(Supplied data)
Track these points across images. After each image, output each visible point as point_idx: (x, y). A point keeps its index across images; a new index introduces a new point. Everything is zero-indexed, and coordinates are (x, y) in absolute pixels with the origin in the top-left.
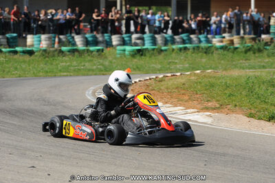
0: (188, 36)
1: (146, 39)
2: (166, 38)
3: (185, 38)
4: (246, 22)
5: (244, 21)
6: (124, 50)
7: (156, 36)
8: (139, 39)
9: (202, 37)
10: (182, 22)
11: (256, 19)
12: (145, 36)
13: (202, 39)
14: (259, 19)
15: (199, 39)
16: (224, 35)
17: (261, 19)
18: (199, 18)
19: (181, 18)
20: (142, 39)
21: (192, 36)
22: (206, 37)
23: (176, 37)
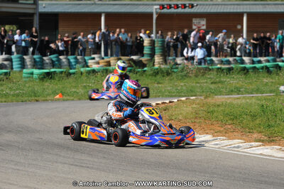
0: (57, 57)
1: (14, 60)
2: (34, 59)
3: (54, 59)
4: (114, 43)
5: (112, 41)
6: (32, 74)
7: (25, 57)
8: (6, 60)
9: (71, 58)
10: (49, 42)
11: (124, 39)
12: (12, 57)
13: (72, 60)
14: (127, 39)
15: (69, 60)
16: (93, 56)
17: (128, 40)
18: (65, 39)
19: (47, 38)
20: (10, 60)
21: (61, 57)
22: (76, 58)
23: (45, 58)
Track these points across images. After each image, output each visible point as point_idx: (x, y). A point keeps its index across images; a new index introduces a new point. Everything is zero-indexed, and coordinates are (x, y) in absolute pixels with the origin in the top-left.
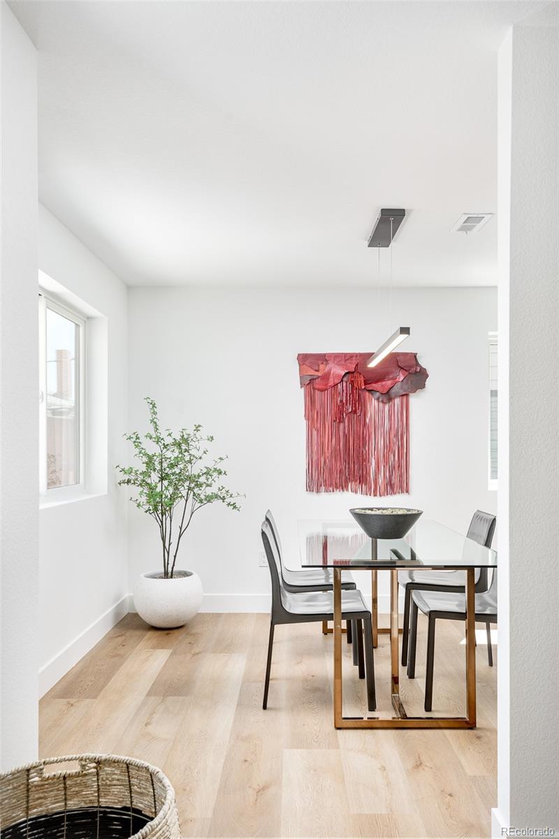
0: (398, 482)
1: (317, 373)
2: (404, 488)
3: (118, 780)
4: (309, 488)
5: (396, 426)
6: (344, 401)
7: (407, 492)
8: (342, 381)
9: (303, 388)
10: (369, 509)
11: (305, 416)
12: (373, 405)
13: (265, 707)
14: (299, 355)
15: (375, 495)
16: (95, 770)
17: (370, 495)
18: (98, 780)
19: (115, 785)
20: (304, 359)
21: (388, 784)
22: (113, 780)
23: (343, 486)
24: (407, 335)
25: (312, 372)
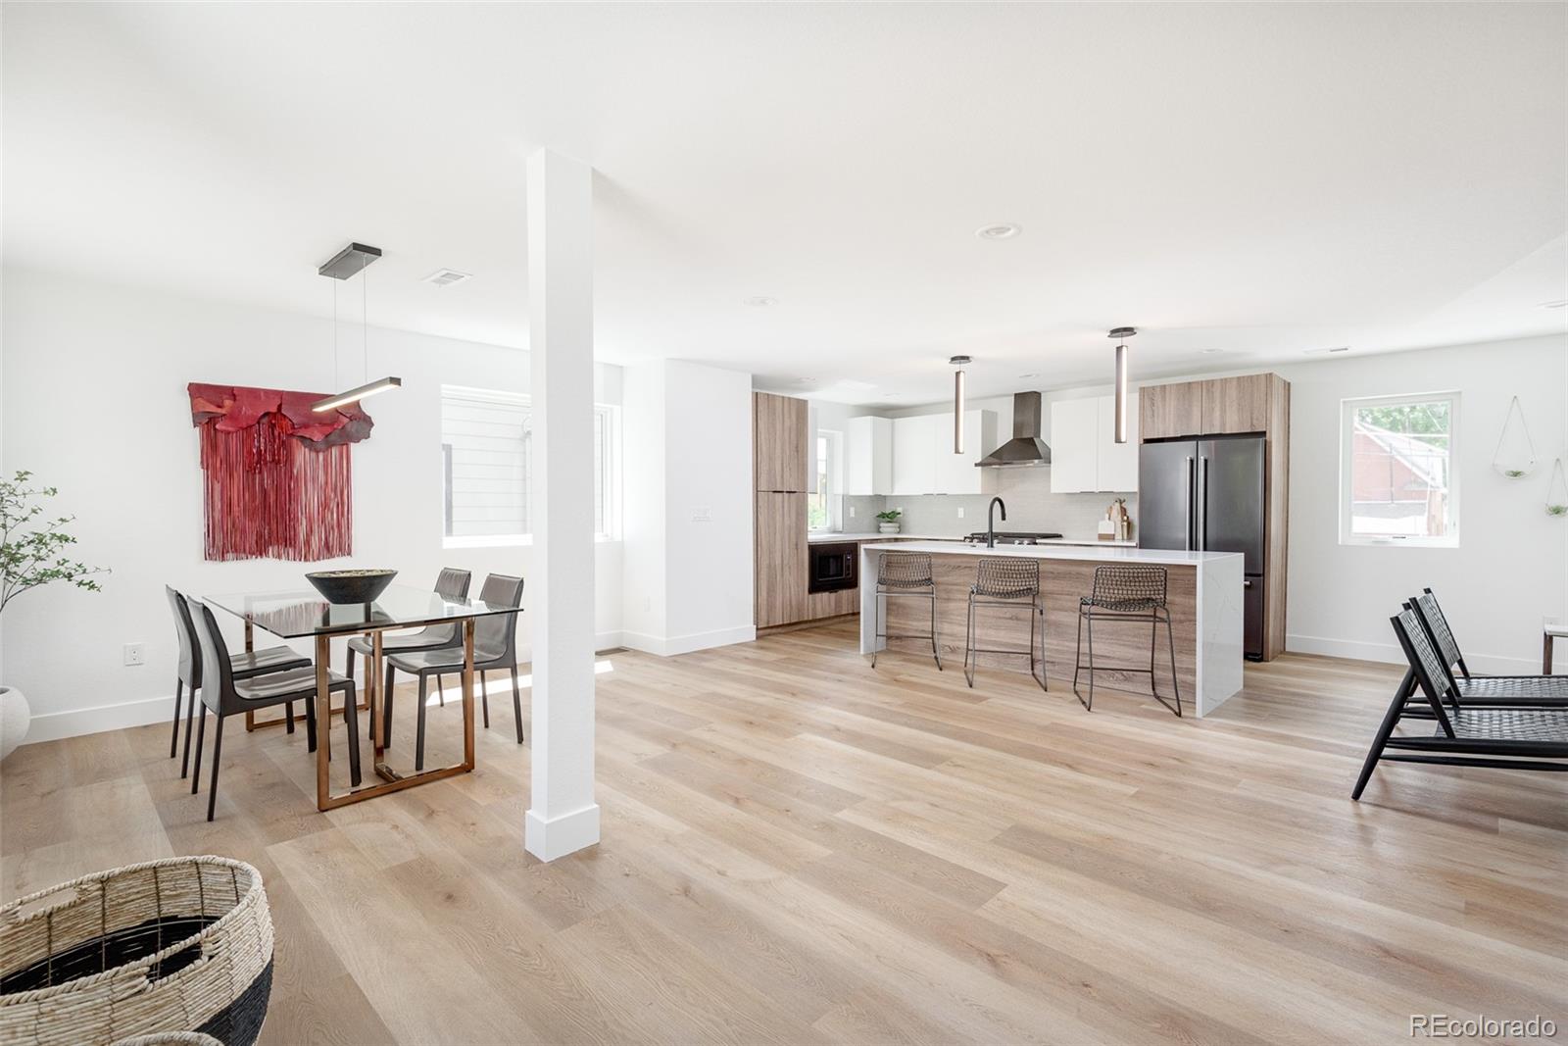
(End Supplied data)
# What you will do
In the copy, include no pictures; restate the listing above exactly.

# Result below
Track these points across images. After each image, output each visible point as point_idx: (x, y). A point keeps its index across images; a new index introduces a new point. Everything is zero-indexed, and coordinates are (x, y) in absolute pixels with the origin in the top-left.
0: (188, 36)
1: (146, 39)
2: (166, 38)
3: (185, 38)
4: (246, 22)
5: (244, 21)
6: (124, 50)
7: (156, 36)
8: (139, 39)
9: (202, 37)
10: (182, 22)
11: (256, 19)
12: (145, 36)
13: (202, 39)
14: (259, 19)
15: (199, 39)
16: (224, 35)
17: (261, 19)
18: (199, 18)
19: (181, 18)
20: (142, 39)
21: (192, 36)
22: (206, 37)
23: (176, 37)
0: (57, 57)
1: (14, 60)
2: (34, 59)
3: (54, 59)
4: (114, 43)
5: (112, 41)
6: (32, 74)
7: (25, 57)
8: (6, 60)
9: (71, 58)
10: (49, 42)
11: (124, 39)
12: (12, 57)
13: (72, 60)
14: (127, 39)
15: (69, 60)
16: (93, 56)
17: (128, 40)
18: (65, 39)
19: (47, 38)
20: (10, 60)
21: (61, 57)
22: (76, 58)
23: (45, 58)
Track these points across images. After each image, output each visible point as point_idx: (x, y). A point keeps its index across images; a new index introduces a new point. Everything is zero-indexed, and coordinates are (x, y) in absolute pixels with the origin in the top-left.
0: (398, 482)
1: (317, 373)
2: (404, 488)
3: (118, 780)
4: (309, 488)
5: (396, 426)
6: (344, 401)
7: (407, 492)
8: (342, 381)
9: (303, 388)
10: (369, 509)
11: (305, 416)
12: (373, 405)
13: (265, 707)
14: (299, 355)
15: (375, 495)
16: (95, 770)
17: (370, 495)
18: (98, 780)
19: (115, 785)
20: (304, 359)
21: (388, 784)
22: (113, 780)
23: (343, 486)
24: (407, 335)
25: (312, 372)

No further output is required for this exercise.